◆ **Required tasks**:
1/ Using the travel piece on Santander and Bilbao below, explain why the two ferry ports are handy for thousands of Brits.
2/ In the Santander and Bilbao travel piece, what year did the Centro Botín open?
3/ Please copy the travel piece on Santander and Bilbao from "Santander is an" up to and including "Bilbao, tap here.".

◆ **Document section**:

A tale of two cities: Santander and Bilbao

Santander and Bilbao on Spain’s north coast are both linked by ferry to the UK, and for thousands of Brits, they’re a handy way of avoiding the long drive through France en route to the Costas. But they’re well worth visiting in their own right, though both are chalk-and-cheese different.

Santander is an elegant resort with one of the most beautiful town beaches in Spain, set on a wide estuary in Cantabria.

Bilbao is proudly Basque and the biggest city in Northern Spain. Once a gritty steel-and-shipyards town, it reversed its slow decline with one of the world’s most remarkable buildings: the Guggenheim museum. To jump straight to Bilbao, tap here.


We came up the estuary by ferry into Santander in the early evening, a time that perhaps shows the city at its best. As the ship nudges closer to the quay, it’s easy to pick out the monolithic bulk of the Banco Santander headquarters. Let’s face it, most Brits know Santander because of the bank; there’s a branch on most high streets in the UK.

Centro Botín Santander
Ferry passengers get a great view of the Renzo Piano-designed Centro Botín art gallery on Santander waterfront. To the right is the HQ of Banco Santander. Its former chairman Emilio Botín was the key mover behind the €80m gallery project

Then there’s the latest addition to the waterfront, the Centro Botín, an art gallery created by celebrity architect Renzo Piano (he of the Shard in London, Europe’s tallest building). Yet another piece of landmark architecture, which opened in 2017.

◆ **Rows**:
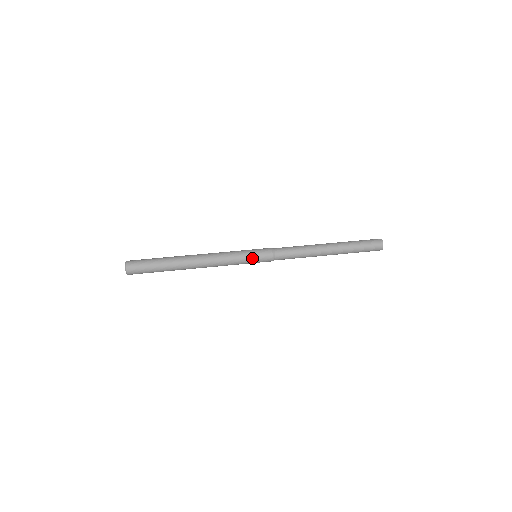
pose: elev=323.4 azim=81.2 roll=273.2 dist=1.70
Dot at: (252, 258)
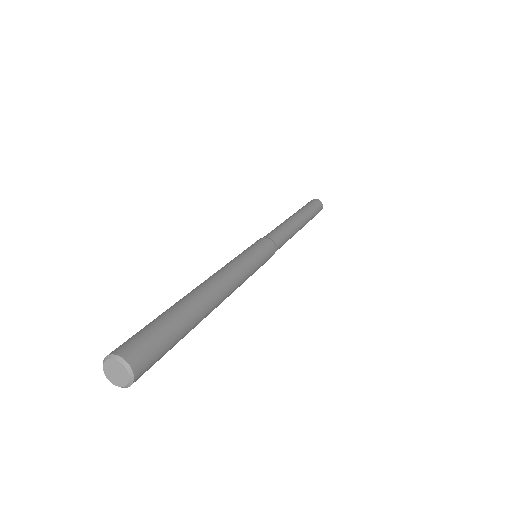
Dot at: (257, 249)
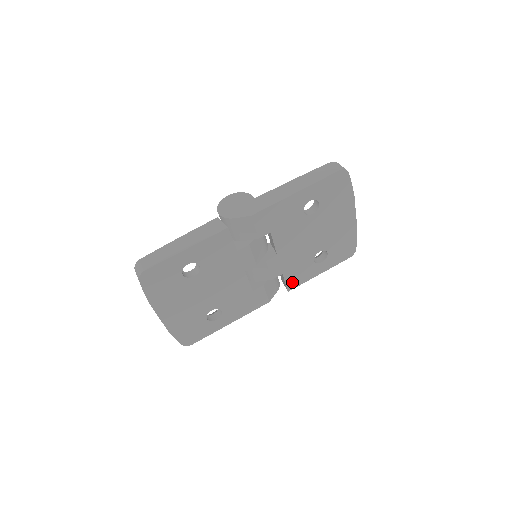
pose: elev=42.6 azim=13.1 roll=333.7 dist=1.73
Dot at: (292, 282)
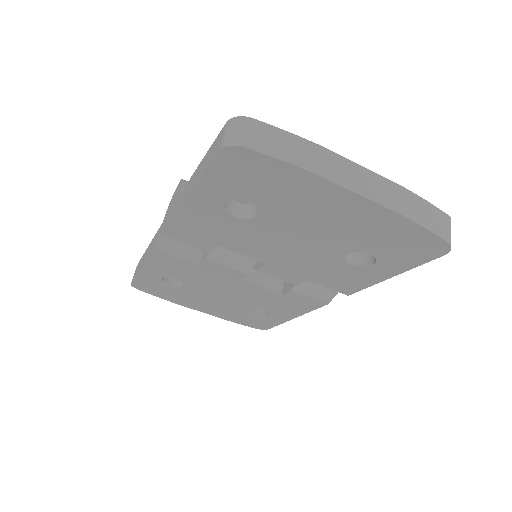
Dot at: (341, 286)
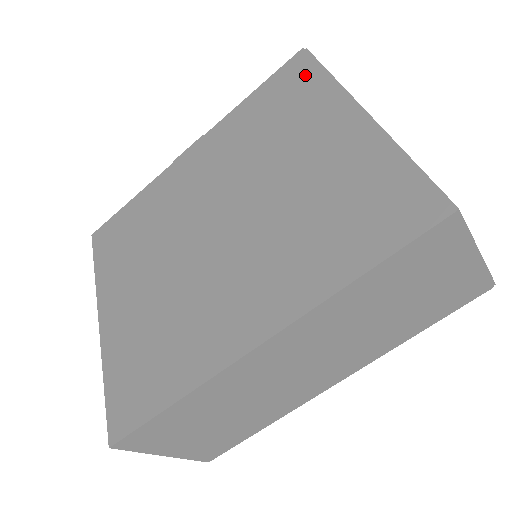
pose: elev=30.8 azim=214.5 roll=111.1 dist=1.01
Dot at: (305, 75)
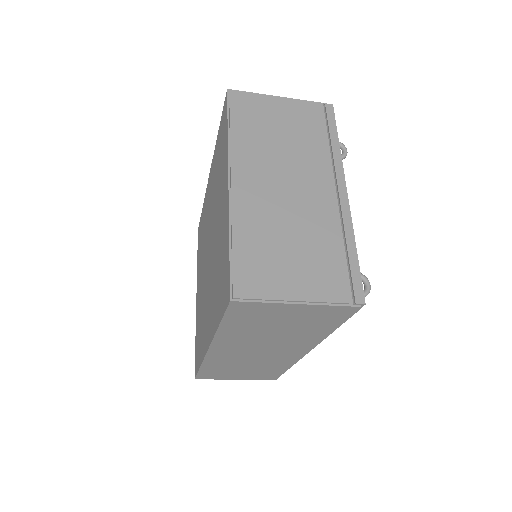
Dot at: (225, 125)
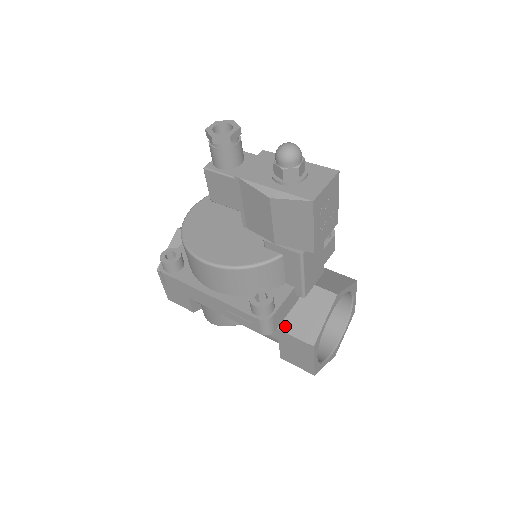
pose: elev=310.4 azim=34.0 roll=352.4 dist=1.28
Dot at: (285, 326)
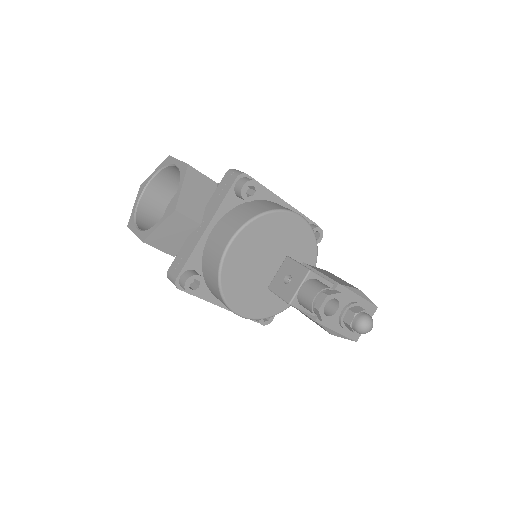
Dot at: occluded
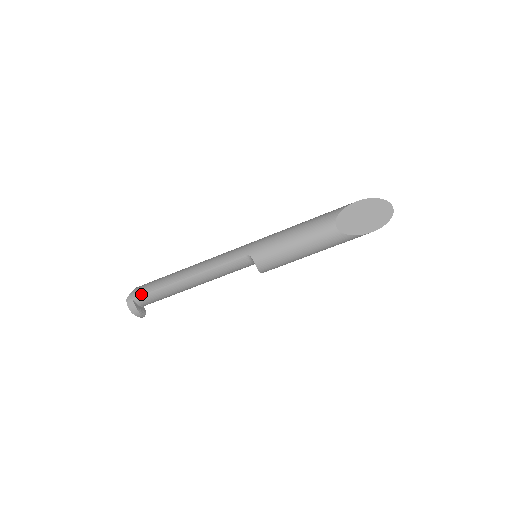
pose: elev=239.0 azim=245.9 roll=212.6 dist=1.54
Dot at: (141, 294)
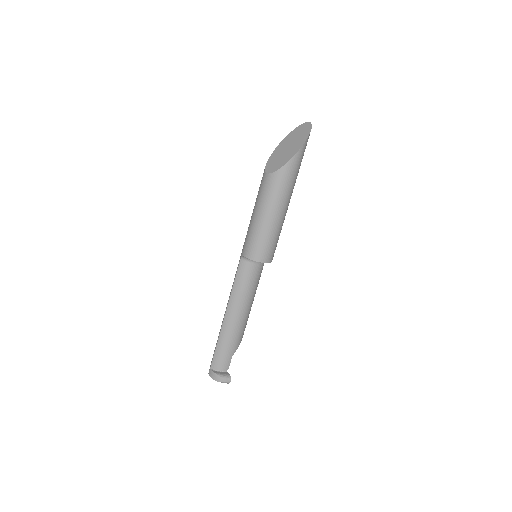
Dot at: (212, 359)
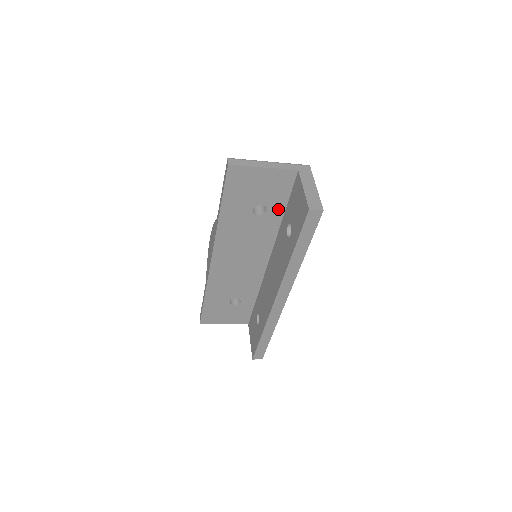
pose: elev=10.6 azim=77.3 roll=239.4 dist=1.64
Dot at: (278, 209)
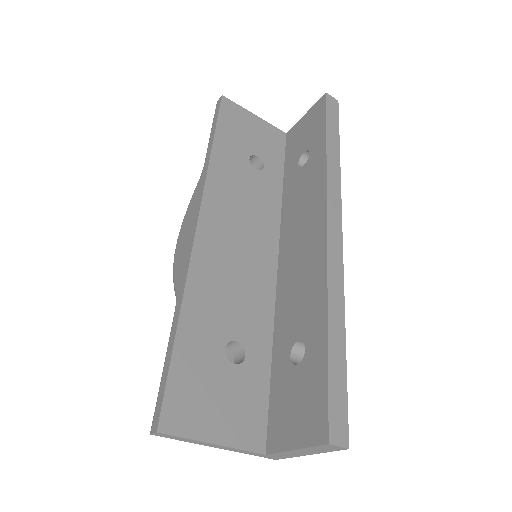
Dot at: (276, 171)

---

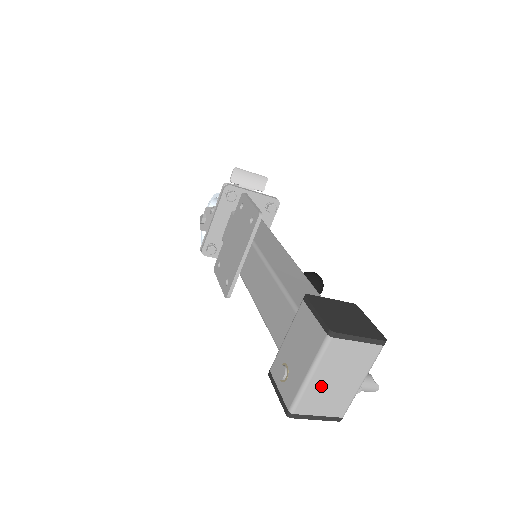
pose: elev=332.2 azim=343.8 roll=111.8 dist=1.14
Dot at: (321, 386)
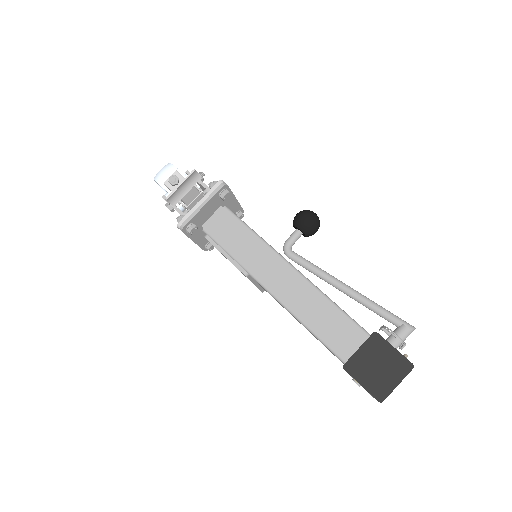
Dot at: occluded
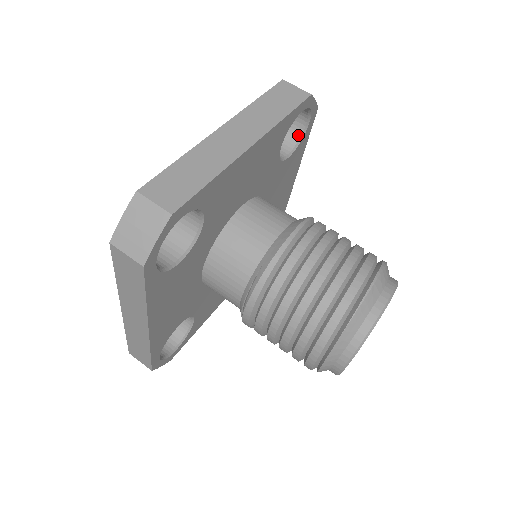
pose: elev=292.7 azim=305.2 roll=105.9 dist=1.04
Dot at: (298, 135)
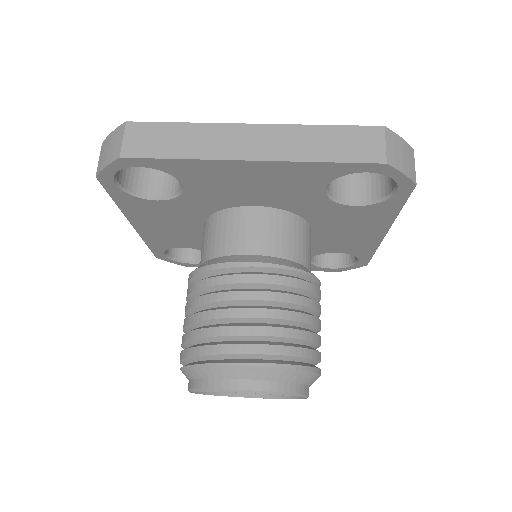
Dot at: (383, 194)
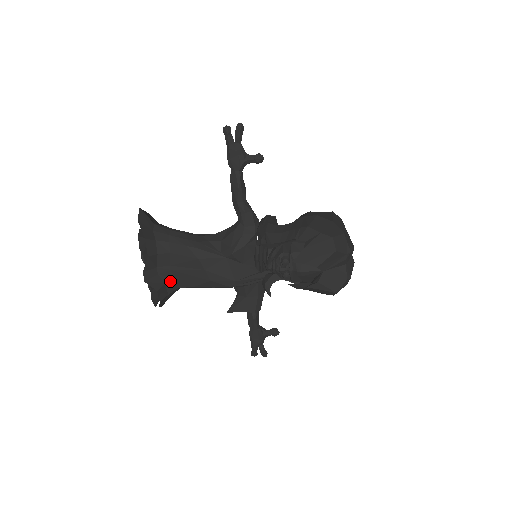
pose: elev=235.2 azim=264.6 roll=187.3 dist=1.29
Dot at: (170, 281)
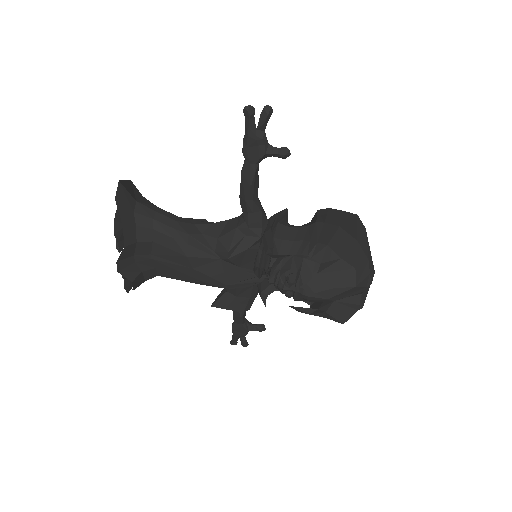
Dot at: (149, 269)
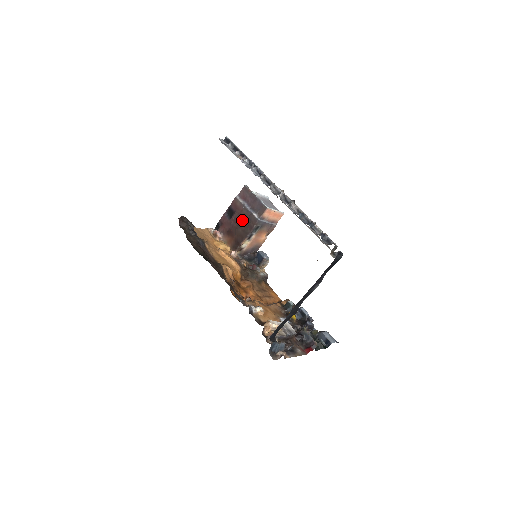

...

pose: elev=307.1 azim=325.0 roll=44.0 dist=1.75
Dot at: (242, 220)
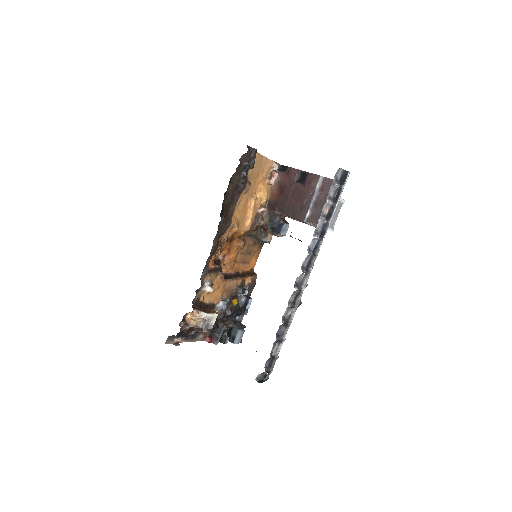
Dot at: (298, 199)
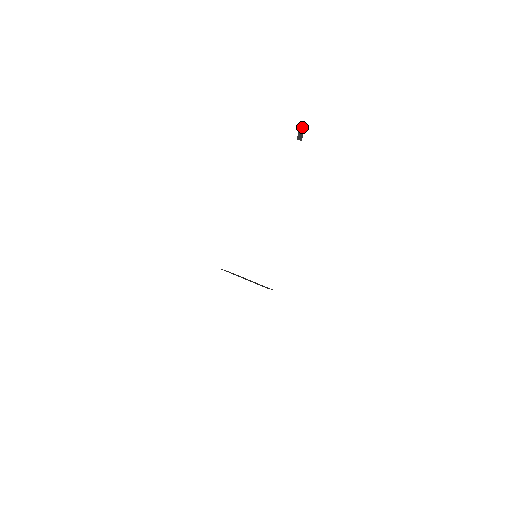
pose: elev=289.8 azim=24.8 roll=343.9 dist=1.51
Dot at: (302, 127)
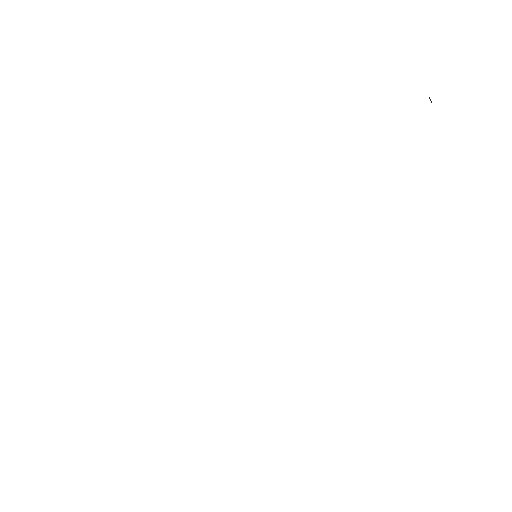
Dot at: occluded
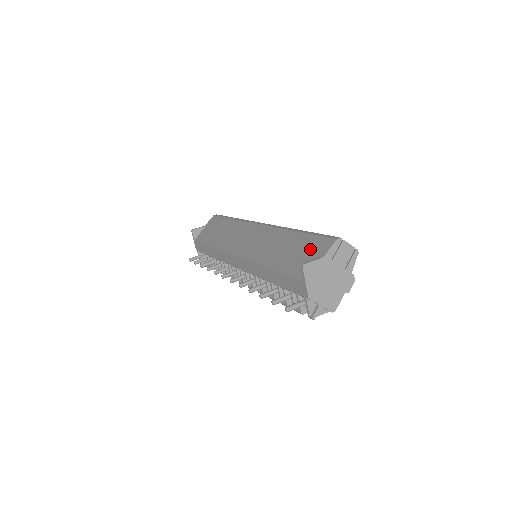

◆ **Solutions to the problems**:
1/ Both ports are linked by ferry to the UK, so Brits heading to the Costas can use them to avoid the long drive through France.

2/ 2017.

3/
Santander is an elegant resort with one of the most beautiful town beaches in Spain, set on a wide estuary in Cantabria.

Bilbao is proudly Basque and the biggest city in Northern Spain. Once a gritty steel-and-shipyards town, it reversed its slow decline with one of the world’s most remarkable buildings: the Guggenheim museum. To jump straight to Bilbao, tap here.